Copy nothing from the entries below except the lines from the one containing "294 132 4.01" through the one containing "426 9 32.00", and copy those exactly.

Start of DATA SUPPLIED

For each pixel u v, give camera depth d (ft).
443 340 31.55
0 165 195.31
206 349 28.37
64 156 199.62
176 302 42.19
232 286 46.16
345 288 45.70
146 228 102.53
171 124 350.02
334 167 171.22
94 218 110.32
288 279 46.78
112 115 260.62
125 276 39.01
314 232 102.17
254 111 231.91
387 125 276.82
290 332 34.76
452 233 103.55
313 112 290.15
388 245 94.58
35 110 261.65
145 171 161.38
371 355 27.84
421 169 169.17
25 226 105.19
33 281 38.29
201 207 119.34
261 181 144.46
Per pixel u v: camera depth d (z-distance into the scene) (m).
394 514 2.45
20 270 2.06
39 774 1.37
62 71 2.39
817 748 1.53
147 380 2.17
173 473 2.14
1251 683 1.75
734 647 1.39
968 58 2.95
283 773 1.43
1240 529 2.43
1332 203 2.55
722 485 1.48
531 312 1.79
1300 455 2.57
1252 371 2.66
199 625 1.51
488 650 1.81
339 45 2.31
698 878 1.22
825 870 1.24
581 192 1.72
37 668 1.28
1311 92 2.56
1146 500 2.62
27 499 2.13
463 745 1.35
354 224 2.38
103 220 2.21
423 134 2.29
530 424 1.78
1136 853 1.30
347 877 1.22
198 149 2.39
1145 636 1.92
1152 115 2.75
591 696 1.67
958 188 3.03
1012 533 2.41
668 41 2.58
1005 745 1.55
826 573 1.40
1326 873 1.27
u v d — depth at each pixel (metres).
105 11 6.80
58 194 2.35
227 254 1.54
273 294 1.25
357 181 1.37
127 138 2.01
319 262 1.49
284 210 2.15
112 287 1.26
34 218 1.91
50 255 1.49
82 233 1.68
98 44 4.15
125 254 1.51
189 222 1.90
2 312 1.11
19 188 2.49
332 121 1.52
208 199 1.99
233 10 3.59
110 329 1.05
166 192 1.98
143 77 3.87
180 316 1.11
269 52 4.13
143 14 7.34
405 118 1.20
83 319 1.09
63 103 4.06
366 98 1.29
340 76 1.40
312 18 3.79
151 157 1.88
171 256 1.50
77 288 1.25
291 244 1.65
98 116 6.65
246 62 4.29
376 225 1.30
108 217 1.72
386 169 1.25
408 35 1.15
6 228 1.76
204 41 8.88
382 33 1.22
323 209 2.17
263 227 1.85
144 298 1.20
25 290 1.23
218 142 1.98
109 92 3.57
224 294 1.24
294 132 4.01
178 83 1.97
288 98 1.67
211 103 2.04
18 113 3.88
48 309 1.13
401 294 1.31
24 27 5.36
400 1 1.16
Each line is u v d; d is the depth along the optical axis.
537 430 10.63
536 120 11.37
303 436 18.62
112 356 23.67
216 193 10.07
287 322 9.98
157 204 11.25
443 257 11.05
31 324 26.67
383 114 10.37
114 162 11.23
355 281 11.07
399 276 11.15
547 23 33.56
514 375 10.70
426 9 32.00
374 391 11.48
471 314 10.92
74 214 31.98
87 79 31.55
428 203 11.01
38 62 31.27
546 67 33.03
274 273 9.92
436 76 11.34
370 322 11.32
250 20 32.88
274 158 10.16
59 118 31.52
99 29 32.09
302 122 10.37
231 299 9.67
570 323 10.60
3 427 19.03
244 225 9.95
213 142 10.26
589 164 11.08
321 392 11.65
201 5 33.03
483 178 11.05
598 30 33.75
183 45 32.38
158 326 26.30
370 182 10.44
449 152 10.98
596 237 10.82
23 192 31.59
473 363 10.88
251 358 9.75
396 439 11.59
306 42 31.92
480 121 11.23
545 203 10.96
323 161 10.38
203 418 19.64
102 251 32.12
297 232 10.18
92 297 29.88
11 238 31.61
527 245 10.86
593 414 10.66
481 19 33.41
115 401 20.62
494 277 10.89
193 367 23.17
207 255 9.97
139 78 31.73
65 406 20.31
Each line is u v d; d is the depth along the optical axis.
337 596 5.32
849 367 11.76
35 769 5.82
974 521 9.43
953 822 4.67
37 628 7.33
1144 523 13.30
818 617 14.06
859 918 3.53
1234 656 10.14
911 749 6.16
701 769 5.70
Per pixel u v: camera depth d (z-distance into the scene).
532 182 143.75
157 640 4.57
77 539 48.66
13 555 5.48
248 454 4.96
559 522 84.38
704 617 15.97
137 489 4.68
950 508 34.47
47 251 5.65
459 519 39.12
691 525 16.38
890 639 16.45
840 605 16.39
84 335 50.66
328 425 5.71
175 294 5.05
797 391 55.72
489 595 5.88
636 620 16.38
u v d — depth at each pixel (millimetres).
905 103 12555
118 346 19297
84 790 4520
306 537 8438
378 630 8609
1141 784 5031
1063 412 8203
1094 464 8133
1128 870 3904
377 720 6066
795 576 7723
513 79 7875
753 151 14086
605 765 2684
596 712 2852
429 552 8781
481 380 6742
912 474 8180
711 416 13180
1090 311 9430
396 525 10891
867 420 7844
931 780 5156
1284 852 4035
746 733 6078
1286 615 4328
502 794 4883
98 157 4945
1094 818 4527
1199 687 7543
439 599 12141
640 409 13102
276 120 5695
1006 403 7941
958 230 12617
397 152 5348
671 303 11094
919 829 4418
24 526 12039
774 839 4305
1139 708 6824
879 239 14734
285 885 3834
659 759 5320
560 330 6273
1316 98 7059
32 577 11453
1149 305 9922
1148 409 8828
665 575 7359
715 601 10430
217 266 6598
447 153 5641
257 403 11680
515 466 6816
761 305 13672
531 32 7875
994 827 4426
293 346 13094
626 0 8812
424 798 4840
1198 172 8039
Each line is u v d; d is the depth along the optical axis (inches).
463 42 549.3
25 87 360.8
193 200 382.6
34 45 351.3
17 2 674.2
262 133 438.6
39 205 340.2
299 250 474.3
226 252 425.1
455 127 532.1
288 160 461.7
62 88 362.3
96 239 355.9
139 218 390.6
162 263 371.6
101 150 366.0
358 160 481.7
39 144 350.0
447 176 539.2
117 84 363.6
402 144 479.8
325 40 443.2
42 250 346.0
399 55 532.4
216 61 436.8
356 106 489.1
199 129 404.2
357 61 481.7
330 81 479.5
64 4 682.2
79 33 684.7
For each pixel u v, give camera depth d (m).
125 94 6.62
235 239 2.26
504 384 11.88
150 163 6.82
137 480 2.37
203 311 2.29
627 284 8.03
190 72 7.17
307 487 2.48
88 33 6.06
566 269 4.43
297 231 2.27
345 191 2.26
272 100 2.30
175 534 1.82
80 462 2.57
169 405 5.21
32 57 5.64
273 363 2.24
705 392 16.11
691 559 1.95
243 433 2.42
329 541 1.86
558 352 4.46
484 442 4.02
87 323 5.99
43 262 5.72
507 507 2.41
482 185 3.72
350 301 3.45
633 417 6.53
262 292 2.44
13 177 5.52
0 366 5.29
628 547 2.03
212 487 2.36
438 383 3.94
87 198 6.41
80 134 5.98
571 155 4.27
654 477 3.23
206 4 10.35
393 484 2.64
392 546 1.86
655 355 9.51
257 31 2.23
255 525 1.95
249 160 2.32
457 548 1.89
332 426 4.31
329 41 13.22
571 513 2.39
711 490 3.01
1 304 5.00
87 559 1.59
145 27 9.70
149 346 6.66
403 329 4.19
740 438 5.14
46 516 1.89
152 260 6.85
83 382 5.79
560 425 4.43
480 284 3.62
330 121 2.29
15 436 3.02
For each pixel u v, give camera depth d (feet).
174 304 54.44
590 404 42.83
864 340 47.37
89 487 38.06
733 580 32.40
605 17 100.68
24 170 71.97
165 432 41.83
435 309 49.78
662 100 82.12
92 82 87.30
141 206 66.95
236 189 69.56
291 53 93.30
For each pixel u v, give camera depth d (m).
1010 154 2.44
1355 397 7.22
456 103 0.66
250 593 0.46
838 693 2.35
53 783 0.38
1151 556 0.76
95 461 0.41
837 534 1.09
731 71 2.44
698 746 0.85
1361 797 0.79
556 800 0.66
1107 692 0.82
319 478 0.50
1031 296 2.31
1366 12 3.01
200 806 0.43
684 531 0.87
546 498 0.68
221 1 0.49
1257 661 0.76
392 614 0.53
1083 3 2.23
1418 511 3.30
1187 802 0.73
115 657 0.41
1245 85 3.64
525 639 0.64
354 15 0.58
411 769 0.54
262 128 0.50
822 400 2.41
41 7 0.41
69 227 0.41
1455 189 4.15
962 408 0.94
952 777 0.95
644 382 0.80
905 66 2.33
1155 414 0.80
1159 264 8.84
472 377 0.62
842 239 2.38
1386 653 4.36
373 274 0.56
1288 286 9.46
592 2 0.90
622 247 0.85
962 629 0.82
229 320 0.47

End of DATA SUPPLIED

* **WRITTEN RESPONSE**:
294 132 4.01
178 83 1.97
288 98 1.67
211 103 2.04
18 113 3.88
48 309 1.13
401 294 1.31
24 27 5.36
400 1 1.16
Each line is u v d; d is the depth along the optical axis.
537 430 10.63
536 120 11.37
303 436 18.62
112 356 23.67
216 193 10.07
287 322 9.98
157 204 11.25
443 257 11.05
31 324 26.67
383 114 10.37
114 162 11.23
355 281 11.07
399 276 11.15
547 23 33.56
514 375 10.70
426 9 32.00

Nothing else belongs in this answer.